Here I am trying to mask a data frame/dataset which have columns both integers and String values like this:

sno,Name,Type 1,Type 2,phonenumber
1,Bulbasaur,Grass,Poison,9876543212
2,Ivysaur,Grass,Poison,9876543212
3,Venusaur,Grass,Poison,9876543212

This is the code I am using,below code is working fine for string values it is masking well but for integers it is not masking:

import pandas as pd

filename = "path/to/file"
columnname= "phonenumber"
valuetomask = "9876543212"

column_dataset1 = pd.read_csv(filename)

print(column_dataset1)


# if(choice == "True"):
#masking for particular string/number in a column
column_dataset1[columnname]=column_dataset1[columnname].mask(column_dataset1[columnname] == valuetomask,"XXXXXXXXXX")
print(column_dataset1)
# masking last four digits
column_dataset1[columnname]=column_dataset1[columnname].str[:-4]+"****"
print(column_dataset1)

The above code is perfectly working for strings but when I gave "phonenumber"(any integer value) column it is not working.

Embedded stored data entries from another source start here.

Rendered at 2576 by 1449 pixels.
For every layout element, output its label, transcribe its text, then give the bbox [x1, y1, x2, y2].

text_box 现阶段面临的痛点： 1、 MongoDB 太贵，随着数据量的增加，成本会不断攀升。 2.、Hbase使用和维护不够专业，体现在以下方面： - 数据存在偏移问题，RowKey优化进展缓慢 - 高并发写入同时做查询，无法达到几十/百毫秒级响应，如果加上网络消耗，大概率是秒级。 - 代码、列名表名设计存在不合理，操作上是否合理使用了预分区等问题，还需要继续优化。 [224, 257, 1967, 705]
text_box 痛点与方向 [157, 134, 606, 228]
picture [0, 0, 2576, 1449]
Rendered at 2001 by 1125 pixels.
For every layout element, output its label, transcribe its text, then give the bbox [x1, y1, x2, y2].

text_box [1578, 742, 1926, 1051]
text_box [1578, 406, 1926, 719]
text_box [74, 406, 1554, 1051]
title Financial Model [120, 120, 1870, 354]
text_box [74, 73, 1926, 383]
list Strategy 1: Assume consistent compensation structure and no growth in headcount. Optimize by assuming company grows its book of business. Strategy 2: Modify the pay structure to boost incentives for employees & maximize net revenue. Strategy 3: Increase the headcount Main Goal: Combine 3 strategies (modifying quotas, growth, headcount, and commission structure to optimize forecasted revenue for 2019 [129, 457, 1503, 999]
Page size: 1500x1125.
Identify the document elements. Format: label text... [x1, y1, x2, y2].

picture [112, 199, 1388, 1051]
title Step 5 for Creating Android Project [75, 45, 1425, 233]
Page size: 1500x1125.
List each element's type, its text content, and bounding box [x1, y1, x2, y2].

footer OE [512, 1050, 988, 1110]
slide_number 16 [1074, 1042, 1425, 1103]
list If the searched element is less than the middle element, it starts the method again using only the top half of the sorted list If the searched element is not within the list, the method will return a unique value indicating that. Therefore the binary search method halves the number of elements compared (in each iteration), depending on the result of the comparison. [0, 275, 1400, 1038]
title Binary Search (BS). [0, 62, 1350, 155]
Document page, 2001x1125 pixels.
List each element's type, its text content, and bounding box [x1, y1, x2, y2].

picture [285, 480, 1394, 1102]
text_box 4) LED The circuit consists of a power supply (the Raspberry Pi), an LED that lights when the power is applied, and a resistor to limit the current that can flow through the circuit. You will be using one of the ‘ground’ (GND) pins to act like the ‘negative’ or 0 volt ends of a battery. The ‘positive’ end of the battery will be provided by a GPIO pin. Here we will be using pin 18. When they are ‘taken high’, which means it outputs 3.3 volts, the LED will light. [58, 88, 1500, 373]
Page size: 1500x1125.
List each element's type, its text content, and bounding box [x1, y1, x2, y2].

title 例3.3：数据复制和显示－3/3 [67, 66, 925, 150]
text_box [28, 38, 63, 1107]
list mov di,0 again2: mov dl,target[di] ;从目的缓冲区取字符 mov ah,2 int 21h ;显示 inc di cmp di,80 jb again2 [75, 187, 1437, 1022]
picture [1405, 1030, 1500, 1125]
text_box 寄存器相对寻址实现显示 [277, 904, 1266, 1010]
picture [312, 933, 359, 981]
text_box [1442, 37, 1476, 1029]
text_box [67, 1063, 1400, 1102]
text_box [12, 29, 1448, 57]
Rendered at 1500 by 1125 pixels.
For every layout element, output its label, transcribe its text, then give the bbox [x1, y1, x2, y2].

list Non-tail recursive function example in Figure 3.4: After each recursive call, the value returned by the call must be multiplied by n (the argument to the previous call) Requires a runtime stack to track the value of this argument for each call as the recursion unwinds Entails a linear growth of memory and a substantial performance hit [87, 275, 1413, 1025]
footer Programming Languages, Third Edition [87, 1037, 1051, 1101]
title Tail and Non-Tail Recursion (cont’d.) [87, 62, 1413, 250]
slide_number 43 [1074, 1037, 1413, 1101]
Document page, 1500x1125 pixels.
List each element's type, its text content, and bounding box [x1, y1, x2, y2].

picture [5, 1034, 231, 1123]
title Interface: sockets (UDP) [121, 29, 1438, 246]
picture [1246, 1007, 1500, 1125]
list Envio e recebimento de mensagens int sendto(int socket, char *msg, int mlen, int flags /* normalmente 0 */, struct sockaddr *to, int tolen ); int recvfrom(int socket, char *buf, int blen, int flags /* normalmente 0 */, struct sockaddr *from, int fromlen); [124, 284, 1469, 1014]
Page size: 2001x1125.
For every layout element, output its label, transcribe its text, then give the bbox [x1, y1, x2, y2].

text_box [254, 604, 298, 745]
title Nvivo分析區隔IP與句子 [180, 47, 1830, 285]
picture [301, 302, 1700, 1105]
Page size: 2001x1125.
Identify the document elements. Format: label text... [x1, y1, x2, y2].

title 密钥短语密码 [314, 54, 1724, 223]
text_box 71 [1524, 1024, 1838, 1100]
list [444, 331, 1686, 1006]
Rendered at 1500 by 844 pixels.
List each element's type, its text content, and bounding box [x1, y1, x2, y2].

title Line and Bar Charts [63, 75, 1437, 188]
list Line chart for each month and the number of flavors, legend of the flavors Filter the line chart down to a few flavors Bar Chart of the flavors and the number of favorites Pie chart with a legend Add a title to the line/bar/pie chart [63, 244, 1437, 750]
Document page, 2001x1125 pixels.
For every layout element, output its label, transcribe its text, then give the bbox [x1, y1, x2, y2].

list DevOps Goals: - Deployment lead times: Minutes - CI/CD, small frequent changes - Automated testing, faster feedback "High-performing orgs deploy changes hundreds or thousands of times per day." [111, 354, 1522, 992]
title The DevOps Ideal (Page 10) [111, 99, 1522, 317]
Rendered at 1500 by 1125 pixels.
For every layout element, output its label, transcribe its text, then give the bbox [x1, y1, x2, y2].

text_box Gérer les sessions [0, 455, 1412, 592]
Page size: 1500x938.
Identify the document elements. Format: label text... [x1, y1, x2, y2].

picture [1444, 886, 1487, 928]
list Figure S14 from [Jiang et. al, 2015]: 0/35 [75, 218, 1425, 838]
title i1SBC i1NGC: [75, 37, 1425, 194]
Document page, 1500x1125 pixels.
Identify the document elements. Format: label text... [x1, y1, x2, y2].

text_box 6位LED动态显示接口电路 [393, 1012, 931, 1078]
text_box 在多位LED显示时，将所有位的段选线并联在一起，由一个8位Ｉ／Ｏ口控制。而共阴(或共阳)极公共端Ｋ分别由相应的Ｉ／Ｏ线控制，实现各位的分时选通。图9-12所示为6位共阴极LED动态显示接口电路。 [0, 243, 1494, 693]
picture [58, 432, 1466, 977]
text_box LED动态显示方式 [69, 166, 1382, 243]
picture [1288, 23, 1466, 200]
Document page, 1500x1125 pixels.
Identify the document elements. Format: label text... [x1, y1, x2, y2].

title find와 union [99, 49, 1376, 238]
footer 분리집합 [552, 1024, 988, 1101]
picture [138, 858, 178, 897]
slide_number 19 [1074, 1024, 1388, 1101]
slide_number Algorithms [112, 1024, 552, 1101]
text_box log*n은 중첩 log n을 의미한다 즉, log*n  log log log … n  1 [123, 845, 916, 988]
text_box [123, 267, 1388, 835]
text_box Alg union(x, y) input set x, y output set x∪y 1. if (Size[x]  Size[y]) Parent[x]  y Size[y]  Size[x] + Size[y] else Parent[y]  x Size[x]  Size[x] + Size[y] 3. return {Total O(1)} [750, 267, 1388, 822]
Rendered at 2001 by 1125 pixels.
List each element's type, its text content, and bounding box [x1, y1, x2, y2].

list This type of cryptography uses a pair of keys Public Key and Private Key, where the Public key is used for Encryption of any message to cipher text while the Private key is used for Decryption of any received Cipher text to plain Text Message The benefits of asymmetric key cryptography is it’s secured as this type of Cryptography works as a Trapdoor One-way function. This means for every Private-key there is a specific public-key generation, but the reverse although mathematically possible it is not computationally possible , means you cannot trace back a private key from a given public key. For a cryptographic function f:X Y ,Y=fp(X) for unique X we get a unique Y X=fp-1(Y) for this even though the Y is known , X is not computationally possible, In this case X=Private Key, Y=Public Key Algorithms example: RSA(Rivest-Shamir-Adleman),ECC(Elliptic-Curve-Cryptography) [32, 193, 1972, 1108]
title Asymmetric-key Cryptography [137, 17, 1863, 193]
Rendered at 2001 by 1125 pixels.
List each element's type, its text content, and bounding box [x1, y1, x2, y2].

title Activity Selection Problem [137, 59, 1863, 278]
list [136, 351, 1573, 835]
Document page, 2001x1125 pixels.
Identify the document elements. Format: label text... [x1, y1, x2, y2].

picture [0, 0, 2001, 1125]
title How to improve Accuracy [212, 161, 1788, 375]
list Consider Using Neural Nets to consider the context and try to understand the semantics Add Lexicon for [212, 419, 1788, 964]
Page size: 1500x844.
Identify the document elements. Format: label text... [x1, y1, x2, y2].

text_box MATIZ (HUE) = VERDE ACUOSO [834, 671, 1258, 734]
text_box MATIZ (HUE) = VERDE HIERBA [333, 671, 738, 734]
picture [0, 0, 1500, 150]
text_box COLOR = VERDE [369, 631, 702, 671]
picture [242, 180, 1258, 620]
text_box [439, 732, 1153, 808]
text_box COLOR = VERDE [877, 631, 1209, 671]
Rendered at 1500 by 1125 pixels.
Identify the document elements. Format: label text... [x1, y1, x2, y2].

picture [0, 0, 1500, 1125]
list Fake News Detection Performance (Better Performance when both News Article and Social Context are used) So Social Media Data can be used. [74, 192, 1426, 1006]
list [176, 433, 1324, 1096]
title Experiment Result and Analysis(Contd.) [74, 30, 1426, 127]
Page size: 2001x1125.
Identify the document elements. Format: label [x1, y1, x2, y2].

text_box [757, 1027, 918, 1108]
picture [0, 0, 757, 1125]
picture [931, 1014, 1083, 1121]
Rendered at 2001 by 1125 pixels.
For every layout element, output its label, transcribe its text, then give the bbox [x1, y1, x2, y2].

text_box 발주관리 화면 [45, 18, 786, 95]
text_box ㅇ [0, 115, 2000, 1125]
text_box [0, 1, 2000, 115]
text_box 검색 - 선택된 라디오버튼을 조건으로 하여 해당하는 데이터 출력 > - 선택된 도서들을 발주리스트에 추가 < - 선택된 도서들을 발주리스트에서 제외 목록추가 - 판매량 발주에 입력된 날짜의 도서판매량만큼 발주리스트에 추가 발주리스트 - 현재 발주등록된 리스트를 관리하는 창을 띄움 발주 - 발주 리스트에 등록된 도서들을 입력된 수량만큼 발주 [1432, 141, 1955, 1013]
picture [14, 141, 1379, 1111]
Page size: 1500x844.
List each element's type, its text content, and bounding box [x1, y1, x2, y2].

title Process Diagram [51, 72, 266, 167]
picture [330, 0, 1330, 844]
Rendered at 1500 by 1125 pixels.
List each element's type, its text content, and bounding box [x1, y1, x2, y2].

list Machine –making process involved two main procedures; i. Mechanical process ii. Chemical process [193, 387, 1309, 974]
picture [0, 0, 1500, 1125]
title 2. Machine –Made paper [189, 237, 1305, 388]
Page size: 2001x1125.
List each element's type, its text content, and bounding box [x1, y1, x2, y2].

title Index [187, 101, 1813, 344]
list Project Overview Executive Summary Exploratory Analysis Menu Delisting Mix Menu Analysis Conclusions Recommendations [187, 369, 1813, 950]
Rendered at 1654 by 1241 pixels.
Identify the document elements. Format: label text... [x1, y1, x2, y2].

Note: I need to do full masking(whole value should be masked) and partial masking(i.e last three digits/characters or first three digits/characters from above file) for any file which is given.


Solution

  • Convert your phone numbers to string and then try masking:

    mask_len = 5 # length of digits to mask from right side
    column_dataset1['phonenumber'] = (
        column_dataset1['phonenumber'].astype(str) # convert to string
            .str[:-mask_len]+"*" * mask_len # masking digits
    )